In her comments in the Post-Bulletin (see "Both Sides: We must limit influence of drug companies") Congresswoman Liebling implies that there is a subtle culture of corruption among Minnesota physicians, who actually are in all likelihood the most ethical and dedicated single group of individuals in the state. How could our Legislature so badly misunderstand the nature of the commitment that Minnesota's physicians have to their patients?
All physicians are trained to weigh scientific data and are well able to distinguish between science and hype. They are trained to use evidence — based information, to asses the quality of the data, to make clinical decisions accordingly, and to place the needs and interests of their patients first.
They are fully aware that pharmaceutical and medical device companies want them to prescribe their products but also know that all information transmitted from industry is, by law, required to be accurate and to conform to specific wording, and is regulated and approved by the Food and Drug Administration.
"Conflicts of interest," a term Rep. Leibling and others use to stigmatize normal overlapping interests, are a constant feature of every relationship, whether it's a physician receiving information from a pharmaceutical company or receiving a fee from a patient, a politician taking campaign contributions from a constituent or the tort bar, an academic medical center pandering to the Legislature on which it is dependent for funding, or an uninformed and biased reporter trying to satisfy reader interest or editorial goals.
Physicians recognize that overlapping interests derive from a multiplicity of incentives, often involve real and potential motivational differences and are an inevitable aspect of human interaction in all walks of life. More importantly, they know how to make appropriate decisions in this environment on behalf of their patients. To try to legislate conflicts of interest out of existence, though in keeping with an increasingly intrusive governmental regulatory zeal, is regressive and clearly illustrates the ultimate futility of government control over human thought and interaction. To attempt to legislate restrictions of this nature may also be a violation of the First Amendment to the Constitution.
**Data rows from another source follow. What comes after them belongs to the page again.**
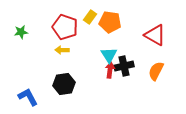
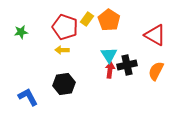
yellow rectangle: moved 3 px left, 2 px down
orange pentagon: moved 1 px left, 2 px up; rotated 25 degrees clockwise
black cross: moved 3 px right, 1 px up
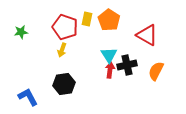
yellow rectangle: rotated 24 degrees counterclockwise
red triangle: moved 8 px left
yellow arrow: rotated 72 degrees counterclockwise
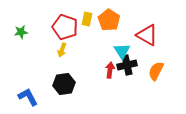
cyan triangle: moved 13 px right, 4 px up
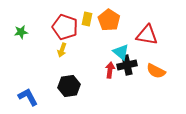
red triangle: rotated 20 degrees counterclockwise
cyan triangle: moved 1 px left, 1 px down; rotated 18 degrees counterclockwise
orange semicircle: rotated 90 degrees counterclockwise
black hexagon: moved 5 px right, 2 px down
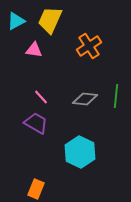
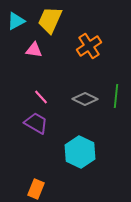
gray diamond: rotated 20 degrees clockwise
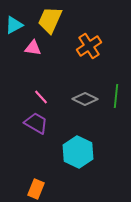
cyan triangle: moved 2 px left, 4 px down
pink triangle: moved 1 px left, 2 px up
cyan hexagon: moved 2 px left
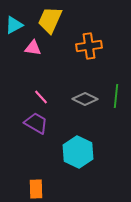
orange cross: rotated 25 degrees clockwise
orange rectangle: rotated 24 degrees counterclockwise
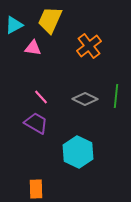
orange cross: rotated 30 degrees counterclockwise
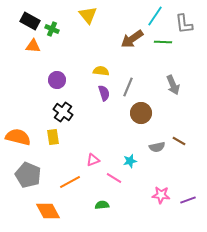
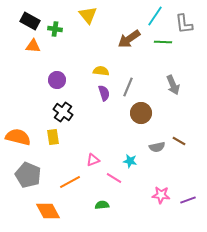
green cross: moved 3 px right; rotated 16 degrees counterclockwise
brown arrow: moved 3 px left
cyan star: rotated 24 degrees clockwise
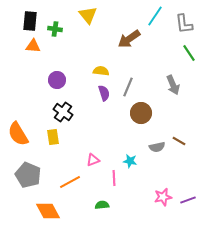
black rectangle: rotated 66 degrees clockwise
green line: moved 26 px right, 11 px down; rotated 54 degrees clockwise
orange semicircle: moved 3 px up; rotated 135 degrees counterclockwise
pink line: rotated 56 degrees clockwise
pink star: moved 2 px right, 2 px down; rotated 18 degrees counterclockwise
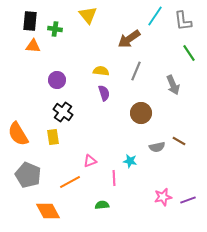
gray L-shape: moved 1 px left, 3 px up
gray line: moved 8 px right, 16 px up
pink triangle: moved 3 px left, 1 px down
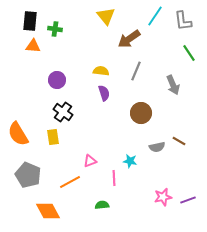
yellow triangle: moved 18 px right, 1 px down
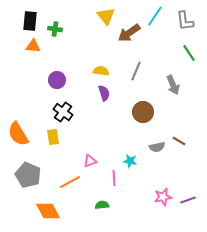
gray L-shape: moved 2 px right
brown arrow: moved 6 px up
brown circle: moved 2 px right, 1 px up
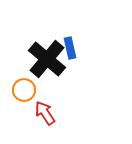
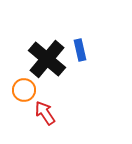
blue rectangle: moved 10 px right, 2 px down
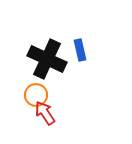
black cross: rotated 15 degrees counterclockwise
orange circle: moved 12 px right, 5 px down
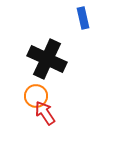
blue rectangle: moved 3 px right, 32 px up
orange circle: moved 1 px down
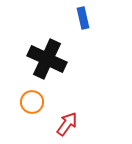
orange circle: moved 4 px left, 6 px down
red arrow: moved 22 px right, 11 px down; rotated 70 degrees clockwise
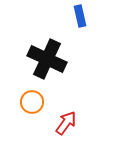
blue rectangle: moved 3 px left, 2 px up
red arrow: moved 1 px left, 1 px up
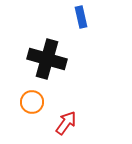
blue rectangle: moved 1 px right, 1 px down
black cross: rotated 9 degrees counterclockwise
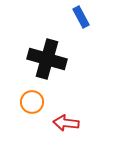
blue rectangle: rotated 15 degrees counterclockwise
red arrow: rotated 120 degrees counterclockwise
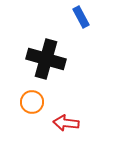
black cross: moved 1 px left
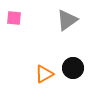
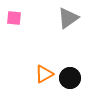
gray triangle: moved 1 px right, 2 px up
black circle: moved 3 px left, 10 px down
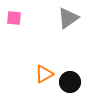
black circle: moved 4 px down
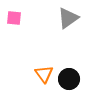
orange triangle: rotated 36 degrees counterclockwise
black circle: moved 1 px left, 3 px up
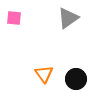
black circle: moved 7 px right
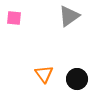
gray triangle: moved 1 px right, 2 px up
black circle: moved 1 px right
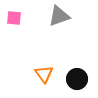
gray triangle: moved 10 px left; rotated 15 degrees clockwise
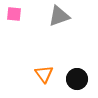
pink square: moved 4 px up
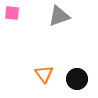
pink square: moved 2 px left, 1 px up
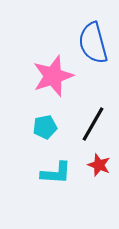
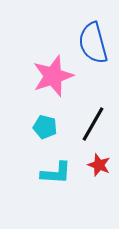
cyan pentagon: rotated 25 degrees clockwise
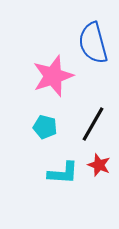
cyan L-shape: moved 7 px right
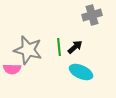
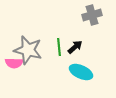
pink semicircle: moved 2 px right, 6 px up
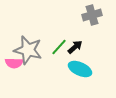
green line: rotated 48 degrees clockwise
cyan ellipse: moved 1 px left, 3 px up
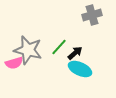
black arrow: moved 6 px down
pink semicircle: rotated 18 degrees counterclockwise
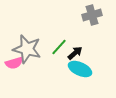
gray star: moved 1 px left, 1 px up
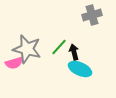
black arrow: moved 1 px left, 1 px up; rotated 63 degrees counterclockwise
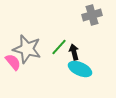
pink semicircle: moved 1 px left, 1 px up; rotated 114 degrees counterclockwise
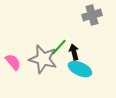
gray star: moved 16 px right, 10 px down
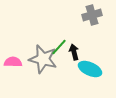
pink semicircle: rotated 48 degrees counterclockwise
cyan ellipse: moved 10 px right
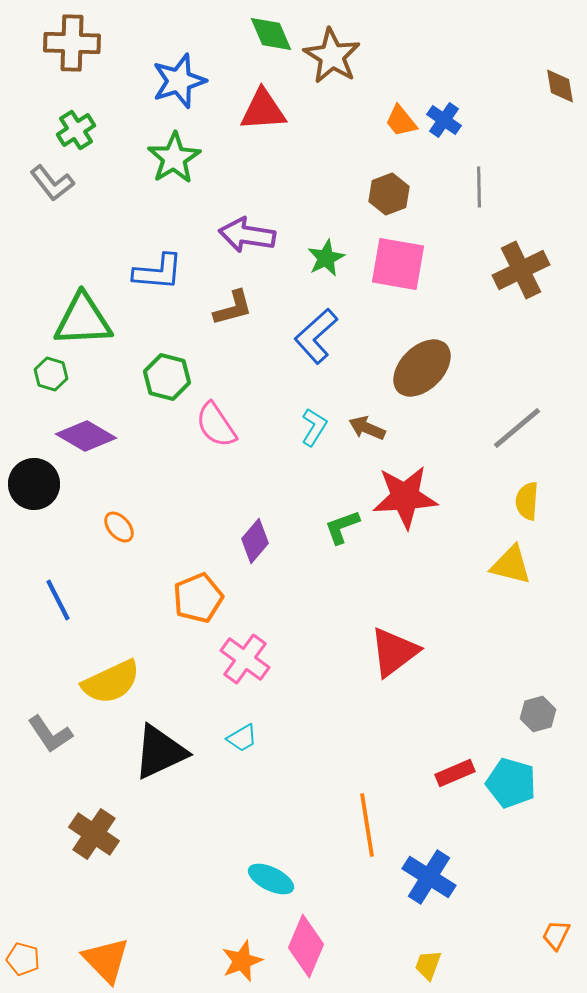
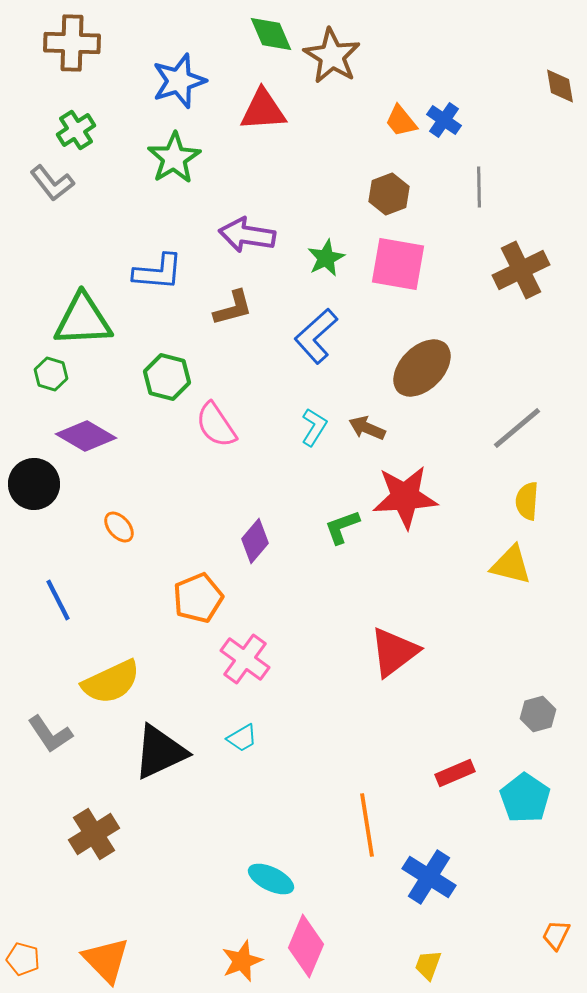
cyan pentagon at (511, 783): moved 14 px right, 15 px down; rotated 18 degrees clockwise
brown cross at (94, 834): rotated 24 degrees clockwise
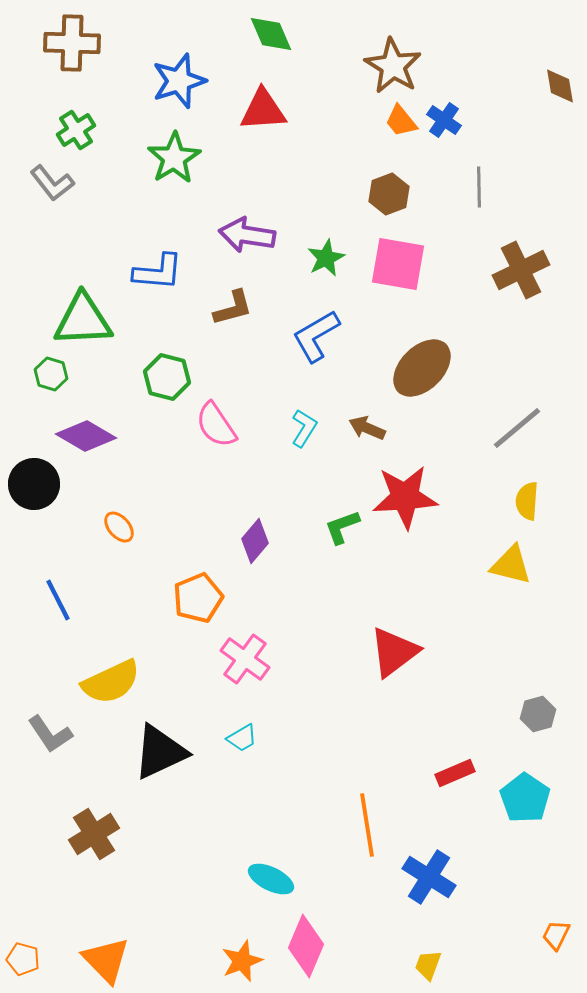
brown star at (332, 56): moved 61 px right, 10 px down
blue L-shape at (316, 336): rotated 12 degrees clockwise
cyan L-shape at (314, 427): moved 10 px left, 1 px down
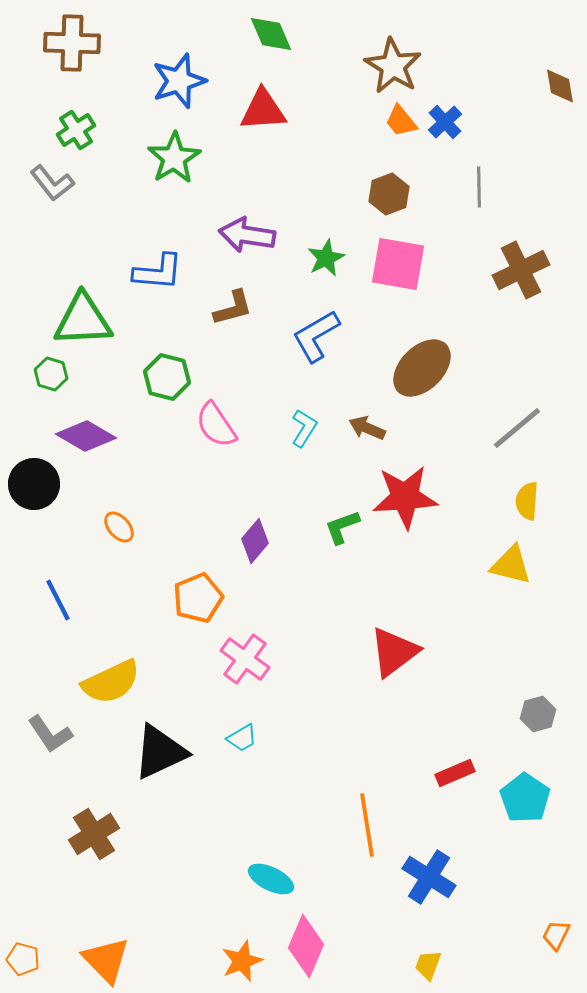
blue cross at (444, 120): moved 1 px right, 2 px down; rotated 12 degrees clockwise
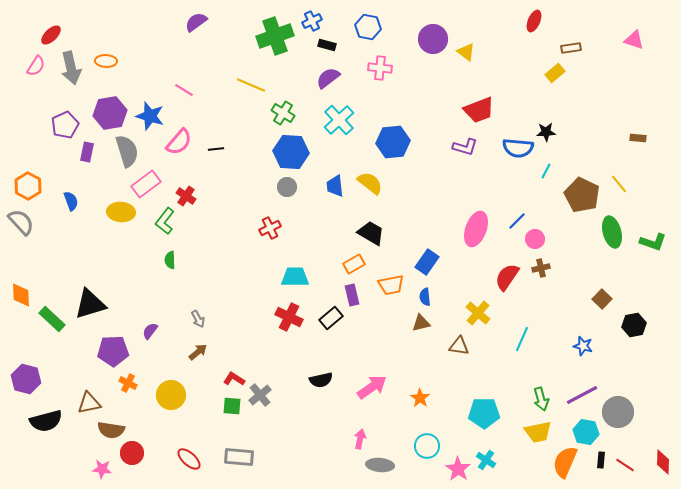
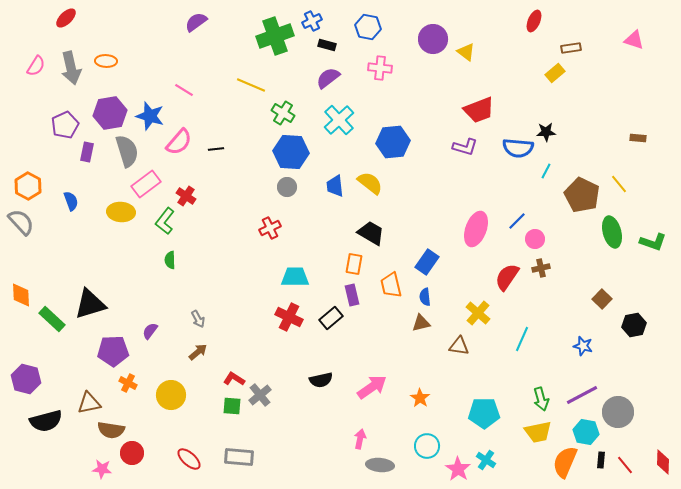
red ellipse at (51, 35): moved 15 px right, 17 px up
orange rectangle at (354, 264): rotated 50 degrees counterclockwise
orange trapezoid at (391, 285): rotated 88 degrees clockwise
red line at (625, 465): rotated 18 degrees clockwise
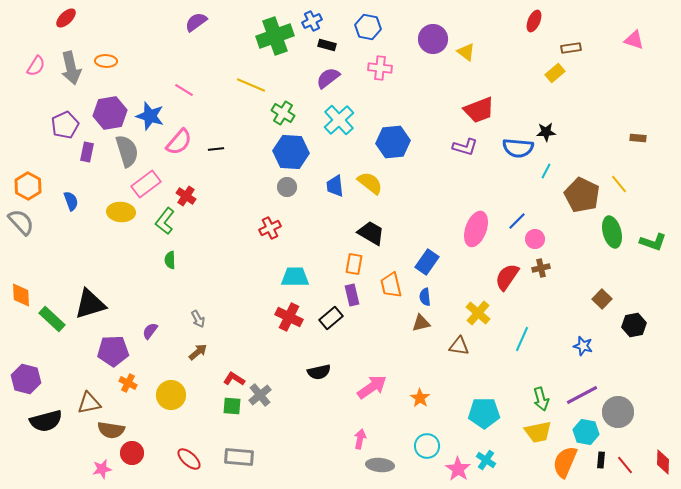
black semicircle at (321, 380): moved 2 px left, 8 px up
pink star at (102, 469): rotated 18 degrees counterclockwise
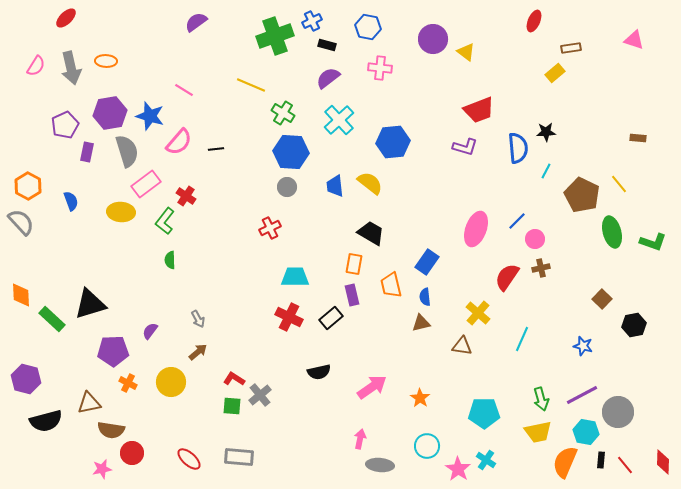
blue semicircle at (518, 148): rotated 100 degrees counterclockwise
brown triangle at (459, 346): moved 3 px right
yellow circle at (171, 395): moved 13 px up
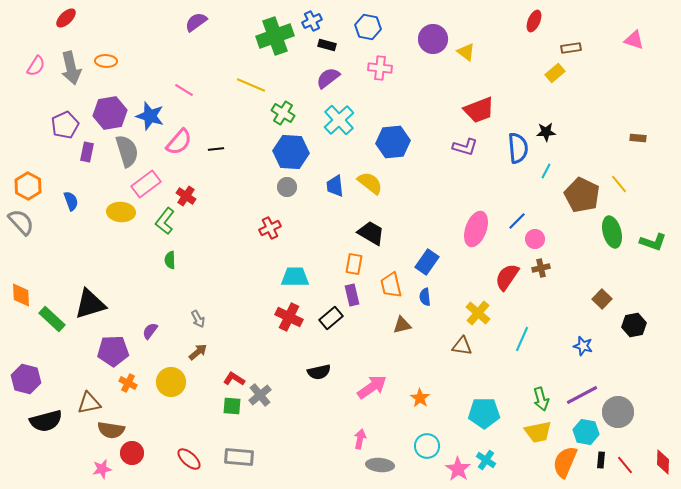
brown triangle at (421, 323): moved 19 px left, 2 px down
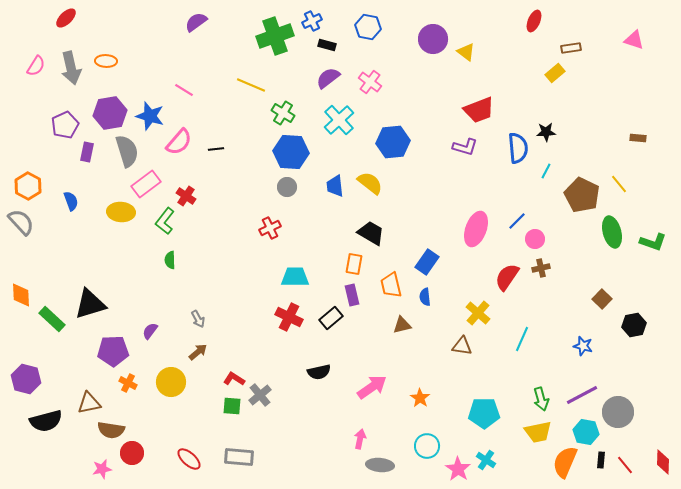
pink cross at (380, 68): moved 10 px left, 14 px down; rotated 30 degrees clockwise
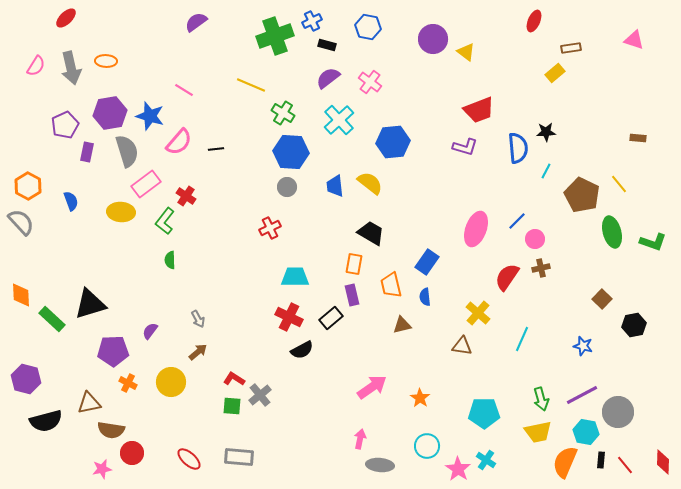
black semicircle at (319, 372): moved 17 px left, 22 px up; rotated 15 degrees counterclockwise
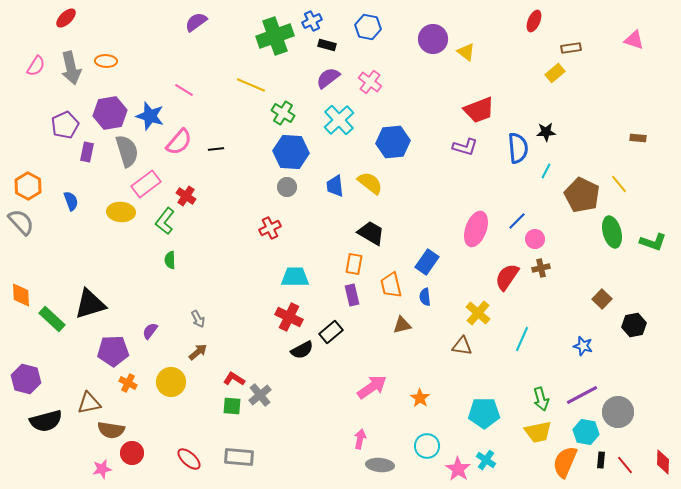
black rectangle at (331, 318): moved 14 px down
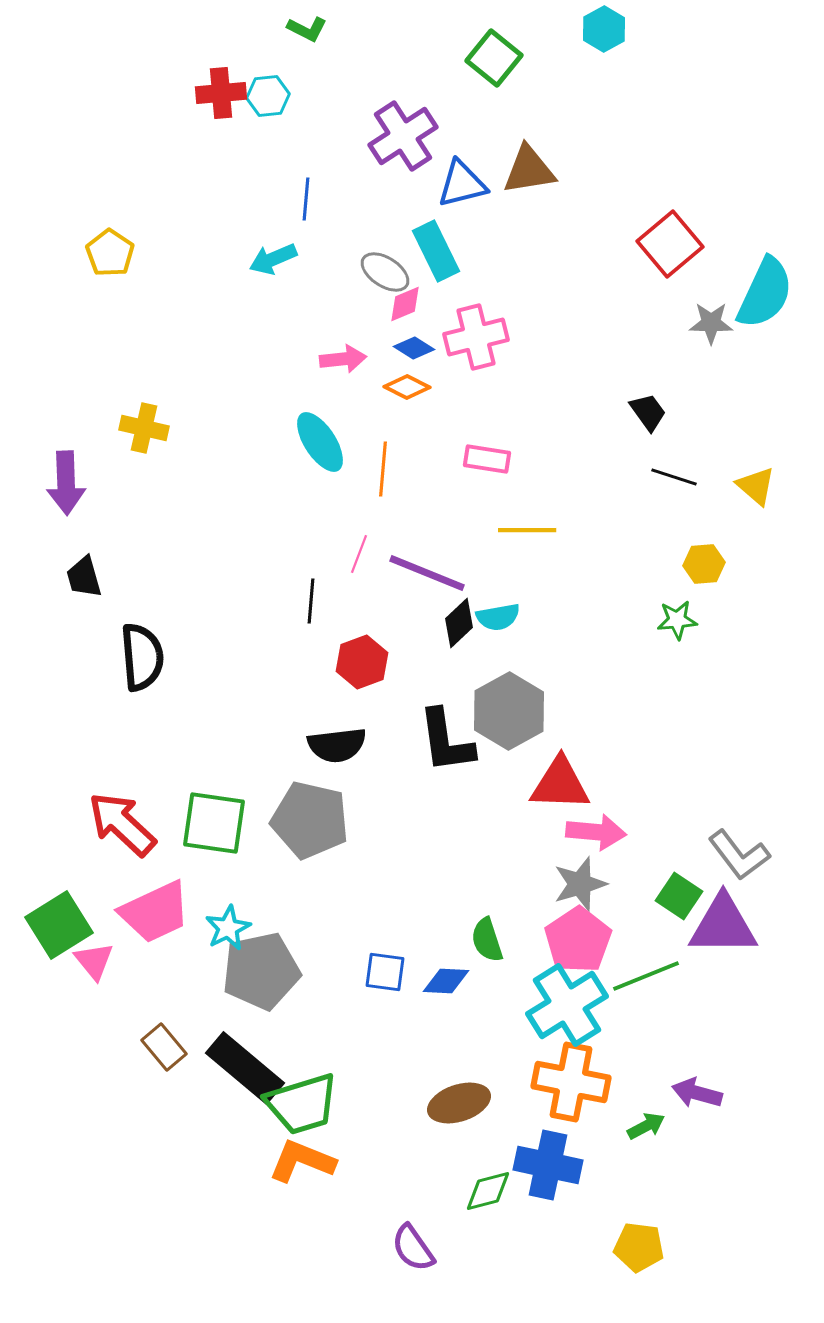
The facts – evidence based – are that patients' trust in their physicians remains high and has not changed in spite of political and journalistic attempts to undermine it. Furthermore, a study by economist Dr. Frank Lichtenberg of Columbia University, carried out over two decades in 52 counties and controlled for demographic, social, and economic conditions, showed that new drug launches accounted for 40 percent — five months of every year — of the increased longevity observed over the period of study.
When we consider that human longevity has increased from 47 to 78 years over the past century, we cannot escape the conclusion that new drugs have played a major role.
Another roadblock in the process won't benefit anyone, and laundering information through academic medical centers like the University of Minnesota only introduces another set of biases and conflicts of interest to the equation, and slows access to new and effective products.
Rep. Leibling seems to conclude that new drugs and devices are too expensive and therefore are unnecessary, and assigns therapeutic decisions to a faceless government-appointed formulary committee that will never be able to asses the individual needs of patients. In fact, approved new medical products only exist because they are useful and sometimes lifesaving. In the long run, this short-sighted legislation will do harm to our patients by denying or delaying the availability of new drugs and medical devices and limiting the treatment options that patients and physicians can consider. In addition, the bureaucracy it establishes will only add to the cost of government.
Before another layer of intrusive legislation is enacted, it is reasonable for citizens to demand objective evidence that previously enacted legislation has unequivocally reduced costs or produced value, and that all legislation that does not meet its own objectives be rescinded. '
I urge Rep. Leibling, her colleagues, and those who support this legislation to let physicians do their job, and to seek real and effective ways to reduce the cost of medical care. For example, have our legislators considered the obvious money saving benefits of tort reform, or is the "conflict of interest" between the tort bar and politicians just too compelling?